= AIM OF THE TASK =
The line containing "congregational leadership. Gives" and every line after it, through the end of the records below: repeat them exactly, nothing more.

*** Opening of MATERIALS PROVIDED ***

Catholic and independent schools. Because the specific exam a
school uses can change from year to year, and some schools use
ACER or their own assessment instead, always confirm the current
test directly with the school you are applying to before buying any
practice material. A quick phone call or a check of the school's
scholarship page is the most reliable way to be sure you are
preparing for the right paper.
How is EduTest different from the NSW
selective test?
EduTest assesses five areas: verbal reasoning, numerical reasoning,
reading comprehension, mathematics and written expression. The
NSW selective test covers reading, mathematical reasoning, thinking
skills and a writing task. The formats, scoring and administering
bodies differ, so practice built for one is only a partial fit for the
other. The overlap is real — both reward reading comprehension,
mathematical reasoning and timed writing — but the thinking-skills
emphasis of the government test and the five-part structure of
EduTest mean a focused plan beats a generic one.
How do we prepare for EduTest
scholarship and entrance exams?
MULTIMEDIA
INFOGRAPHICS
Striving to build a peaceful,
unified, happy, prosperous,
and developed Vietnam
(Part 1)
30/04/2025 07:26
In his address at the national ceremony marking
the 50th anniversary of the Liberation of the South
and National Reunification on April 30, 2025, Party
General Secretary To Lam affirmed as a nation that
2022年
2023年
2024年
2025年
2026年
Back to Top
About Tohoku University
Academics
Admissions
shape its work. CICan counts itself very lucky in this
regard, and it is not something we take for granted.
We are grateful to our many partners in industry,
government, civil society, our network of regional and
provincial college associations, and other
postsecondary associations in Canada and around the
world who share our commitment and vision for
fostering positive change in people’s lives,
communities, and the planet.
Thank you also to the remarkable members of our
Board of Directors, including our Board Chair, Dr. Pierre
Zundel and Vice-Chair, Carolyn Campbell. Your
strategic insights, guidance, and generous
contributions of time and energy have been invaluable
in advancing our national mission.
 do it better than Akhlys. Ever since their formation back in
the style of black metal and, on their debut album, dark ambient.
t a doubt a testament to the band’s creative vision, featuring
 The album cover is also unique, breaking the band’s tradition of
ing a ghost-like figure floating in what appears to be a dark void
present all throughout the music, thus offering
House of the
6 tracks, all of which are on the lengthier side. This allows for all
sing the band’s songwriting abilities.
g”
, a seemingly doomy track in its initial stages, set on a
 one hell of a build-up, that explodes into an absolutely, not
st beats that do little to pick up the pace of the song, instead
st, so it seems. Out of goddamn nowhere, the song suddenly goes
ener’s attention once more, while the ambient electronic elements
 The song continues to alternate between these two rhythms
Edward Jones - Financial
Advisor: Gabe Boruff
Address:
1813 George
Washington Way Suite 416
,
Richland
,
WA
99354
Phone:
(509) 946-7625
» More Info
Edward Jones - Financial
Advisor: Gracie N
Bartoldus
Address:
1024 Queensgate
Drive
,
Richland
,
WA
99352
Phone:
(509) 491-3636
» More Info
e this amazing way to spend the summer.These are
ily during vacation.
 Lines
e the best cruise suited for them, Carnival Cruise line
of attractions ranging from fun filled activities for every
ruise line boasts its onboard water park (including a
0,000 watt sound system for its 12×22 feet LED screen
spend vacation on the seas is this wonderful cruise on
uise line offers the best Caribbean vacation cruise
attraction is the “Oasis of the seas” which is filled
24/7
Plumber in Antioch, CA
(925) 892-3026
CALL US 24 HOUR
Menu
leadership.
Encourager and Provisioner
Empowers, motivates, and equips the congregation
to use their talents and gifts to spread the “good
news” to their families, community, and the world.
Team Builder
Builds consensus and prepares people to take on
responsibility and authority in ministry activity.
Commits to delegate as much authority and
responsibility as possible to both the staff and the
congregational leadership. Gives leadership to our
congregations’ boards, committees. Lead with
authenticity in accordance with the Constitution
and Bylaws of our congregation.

*** Close of MATERIALS PROVIDED ***

= RESPONSE TO THIS EXERCISE =
congregational leadership. Gives leadership to our
congregations’ boards, committees. Lead with
authenticity in accordance with the Constitution
and Bylaws of our congregation.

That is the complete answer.